Figure 5.

miR-1246 regulated drug-sensitivity of leukemia cells by targeting AXIN2 and GSK-3β and further influencing P-gp activity. A, The mRNA expression level of AXIN2 and GSK-3β in K562/ADM and HL-60/RS cells was analyzed comparing to their chemo-sensitive parental cells (a, b, c, d). B, The protein immunoblotting was used to test the expression of AXIN2 and GSK-3β in K562, K562/ADM and HL-60, HL-60/RS cells.
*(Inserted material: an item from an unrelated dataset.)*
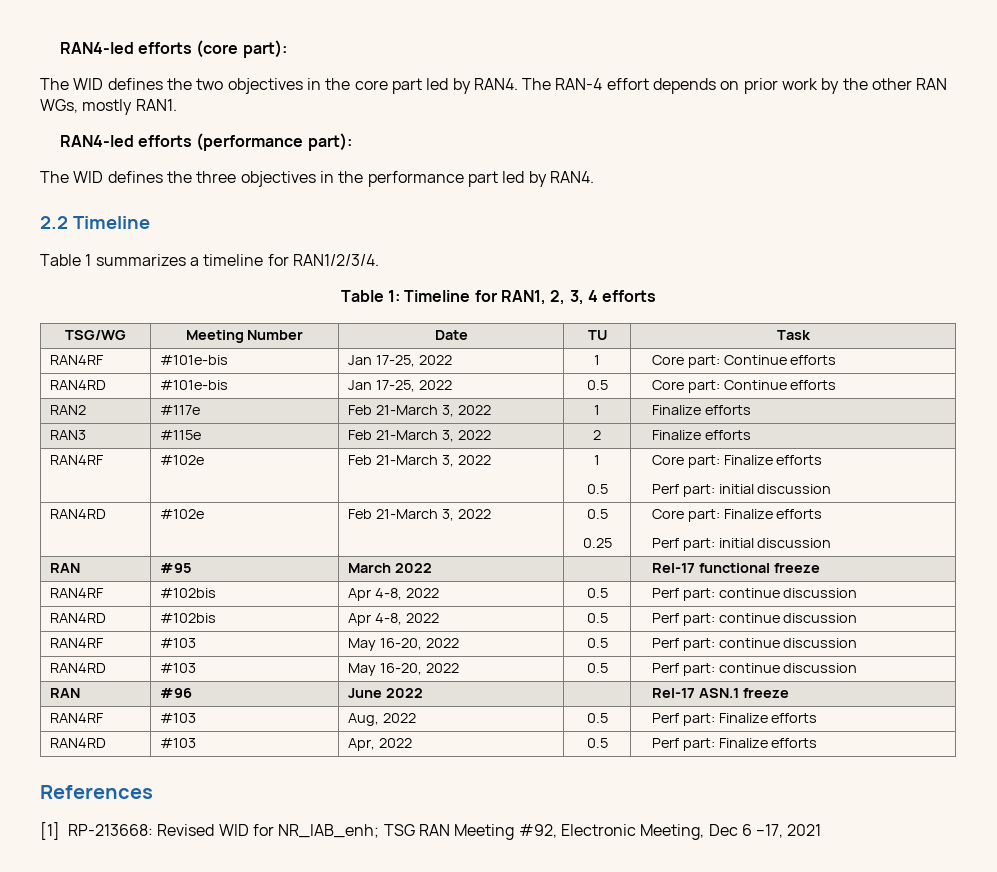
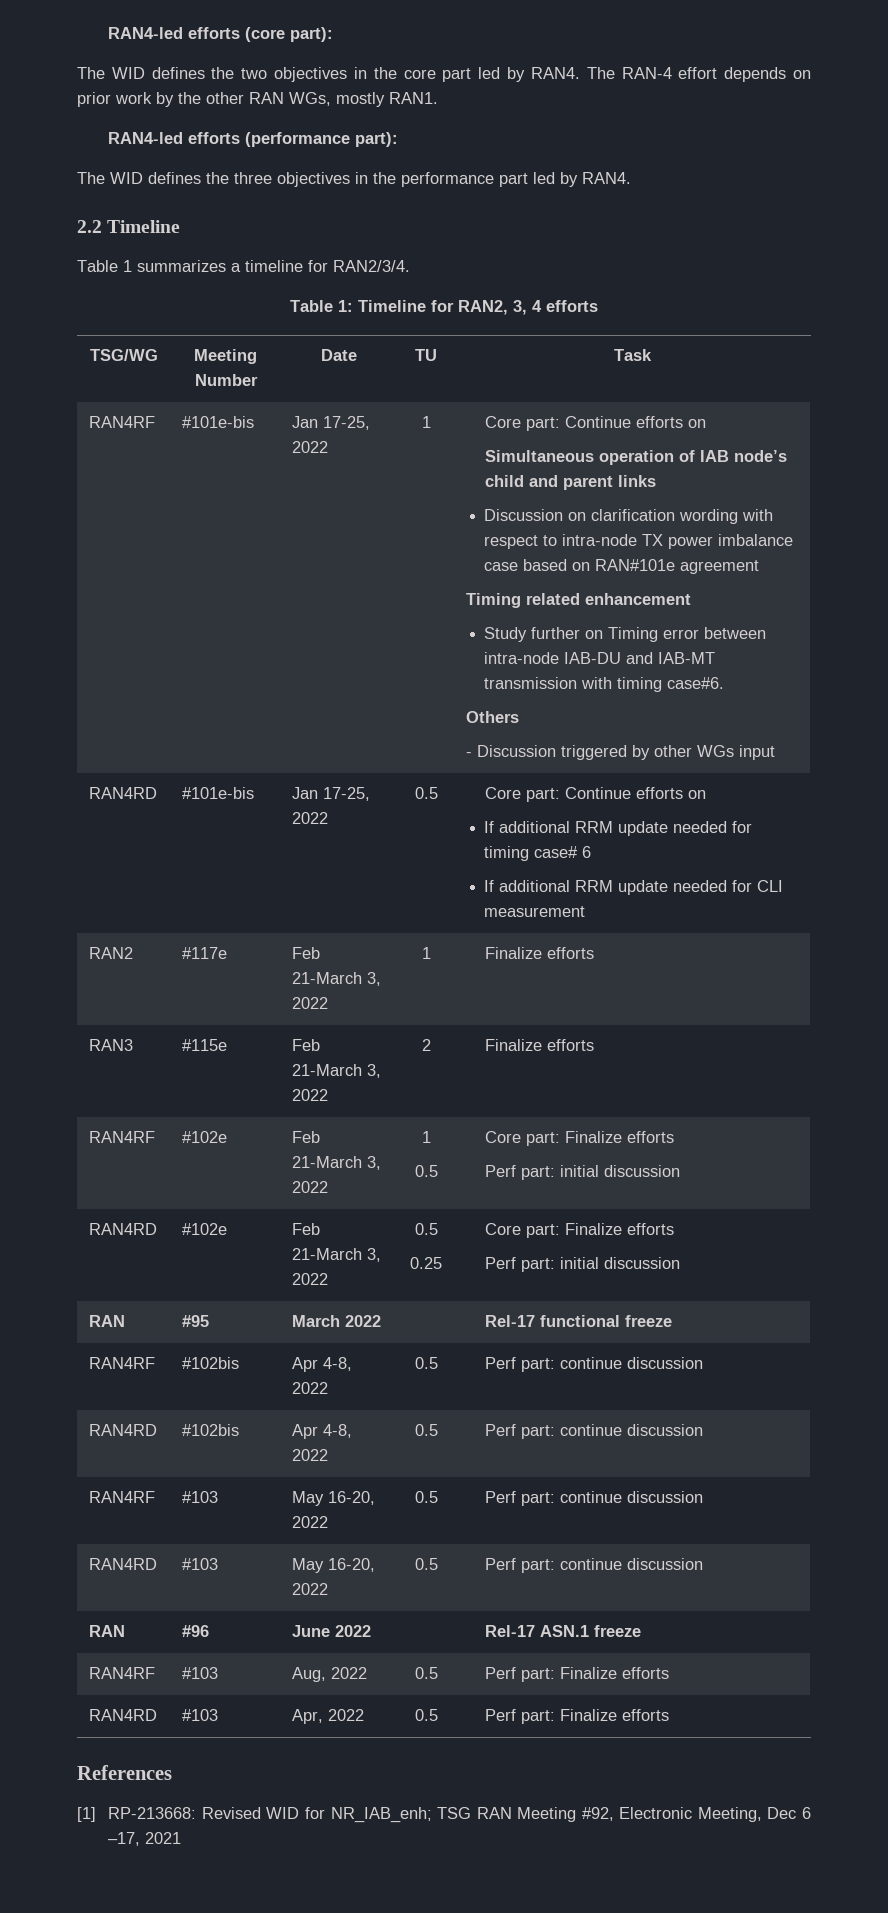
[292,254,379,266] RAN1/2/3/4. -> [333,260,410,272] RAN2/3/4.
[501,290,566,305] RAN1, 2, -> [458,300,508,315] RAN2,
(837, 360) none -> [688,419,707,428] [485,450,788,465] [485,475,657,490] [484,509,774,524] [484,534,794,549] [484,559,760,574] [466,593,692,608] [484,627,767,642] [484,652,716,664] [484,677,725,692] [466,711,520,723] [466,745,776,760] on // Simultaneous operation of IAB node’s child and parent links // Discussion on clarification wording with respect to intra-node TX power imbalance case based on RAN#101e agreement // Timing related enhancement // Study further on Timing error between intra-node IAB-DU and IAB-MT transmission with timing case#6. // Others // - Discussion triggered by other WGs input
(837, 385) none -> [688,790,707,799] [484,821,753,836] [484,846,592,861] [484,880,784,895] [484,906,586,917] on // If additional RRM update needed for timing case# 6 // If additional RRM update needed for CLI measurement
C, Comparing to NC inhibitor transfected chemo-resistant leukemia cells, mRNA (a and b) and protein (c) level of AXIN2 and GSK-3β in miR-1246 inhibitor transfected chemo-resistant leukemia cells were analysed (* P < 0.05, comparing to their negative control, respectively). D AXIN2 and GSK-3β were detected using RT-qPCR and western blot in miR-1246 mimics and NC mimics transfected chemo-sensitive leukemia cells. E, Position 313-320 of AXIN2 3'UTR and position 510-516 of GSK-3β 3'UTR were identified as potential targets of miR-1246. F, Dual luciferase reporter assay was performed to verify the interaction between miR-1246 and AXIN2 or miR-1246 and GSK-3β. pRL-TK renilla luciferase plasmid was co-transfected for normalization (* P < 0.05, comparing to their negative control, respectively). E, Protein immunoblotting assay was used to check the differences of multidrug resistant protein (P-gp) and key factors in Wnt/β-catenin pathway and its downstream factors with or without miR-1246 inhibitor transfection.